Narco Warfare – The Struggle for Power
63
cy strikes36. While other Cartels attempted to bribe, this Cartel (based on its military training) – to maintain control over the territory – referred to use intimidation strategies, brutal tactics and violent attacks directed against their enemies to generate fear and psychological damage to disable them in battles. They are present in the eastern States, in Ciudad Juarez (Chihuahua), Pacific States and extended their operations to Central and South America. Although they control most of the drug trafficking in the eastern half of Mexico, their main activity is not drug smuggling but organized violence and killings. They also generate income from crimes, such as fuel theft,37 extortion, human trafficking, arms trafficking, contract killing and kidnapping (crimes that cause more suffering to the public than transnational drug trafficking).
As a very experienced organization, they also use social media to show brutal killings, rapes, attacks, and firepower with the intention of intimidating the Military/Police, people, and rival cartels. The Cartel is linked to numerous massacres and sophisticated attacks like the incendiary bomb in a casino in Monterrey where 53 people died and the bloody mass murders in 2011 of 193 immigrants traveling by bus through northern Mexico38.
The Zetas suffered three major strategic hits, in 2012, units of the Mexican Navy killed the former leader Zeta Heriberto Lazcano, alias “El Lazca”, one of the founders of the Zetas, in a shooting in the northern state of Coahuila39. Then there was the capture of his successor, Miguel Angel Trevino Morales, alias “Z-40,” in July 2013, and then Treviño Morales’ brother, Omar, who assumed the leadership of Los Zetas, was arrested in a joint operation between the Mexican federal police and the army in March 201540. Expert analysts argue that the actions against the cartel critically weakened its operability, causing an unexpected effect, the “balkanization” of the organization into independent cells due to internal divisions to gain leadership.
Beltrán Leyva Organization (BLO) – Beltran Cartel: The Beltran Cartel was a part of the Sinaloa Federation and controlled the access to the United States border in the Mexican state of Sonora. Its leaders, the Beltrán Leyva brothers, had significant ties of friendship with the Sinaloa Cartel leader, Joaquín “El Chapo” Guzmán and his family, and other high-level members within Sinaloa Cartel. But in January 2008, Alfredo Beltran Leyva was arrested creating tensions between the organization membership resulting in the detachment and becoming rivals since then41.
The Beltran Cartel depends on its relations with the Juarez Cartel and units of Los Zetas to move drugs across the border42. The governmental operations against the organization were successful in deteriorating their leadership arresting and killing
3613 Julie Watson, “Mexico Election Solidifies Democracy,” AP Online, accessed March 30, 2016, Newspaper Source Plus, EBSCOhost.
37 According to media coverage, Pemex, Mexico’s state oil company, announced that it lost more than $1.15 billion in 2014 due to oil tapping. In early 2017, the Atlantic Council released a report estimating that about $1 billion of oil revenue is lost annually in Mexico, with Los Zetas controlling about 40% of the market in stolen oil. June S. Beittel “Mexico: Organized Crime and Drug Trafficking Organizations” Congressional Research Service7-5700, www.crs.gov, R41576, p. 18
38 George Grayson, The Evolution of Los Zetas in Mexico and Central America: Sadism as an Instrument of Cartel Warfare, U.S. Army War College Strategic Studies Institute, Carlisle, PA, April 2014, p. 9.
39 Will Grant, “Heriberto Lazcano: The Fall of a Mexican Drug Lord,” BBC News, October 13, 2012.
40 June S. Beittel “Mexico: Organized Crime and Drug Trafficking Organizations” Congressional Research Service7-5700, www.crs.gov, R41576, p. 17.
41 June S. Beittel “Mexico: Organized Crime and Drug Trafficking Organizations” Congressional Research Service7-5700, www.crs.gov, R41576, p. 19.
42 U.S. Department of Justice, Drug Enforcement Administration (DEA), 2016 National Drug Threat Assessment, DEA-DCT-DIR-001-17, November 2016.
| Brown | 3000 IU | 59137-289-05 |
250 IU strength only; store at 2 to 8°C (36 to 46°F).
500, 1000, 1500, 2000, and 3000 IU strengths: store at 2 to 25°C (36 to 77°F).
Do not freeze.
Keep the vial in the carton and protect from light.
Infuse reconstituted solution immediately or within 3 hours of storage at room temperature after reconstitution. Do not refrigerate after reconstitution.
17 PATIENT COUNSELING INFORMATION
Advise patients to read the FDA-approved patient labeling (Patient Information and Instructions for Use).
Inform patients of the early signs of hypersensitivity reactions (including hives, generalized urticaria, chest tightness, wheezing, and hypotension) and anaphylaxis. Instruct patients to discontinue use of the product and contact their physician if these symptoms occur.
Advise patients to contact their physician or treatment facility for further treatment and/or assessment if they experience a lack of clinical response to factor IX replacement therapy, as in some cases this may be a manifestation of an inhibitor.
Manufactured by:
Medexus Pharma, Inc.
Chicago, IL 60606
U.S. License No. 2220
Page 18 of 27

* Task requirements:
Provide the count of lines in the data above containing "Zetas", and nothing further.

* Answer for the task:
4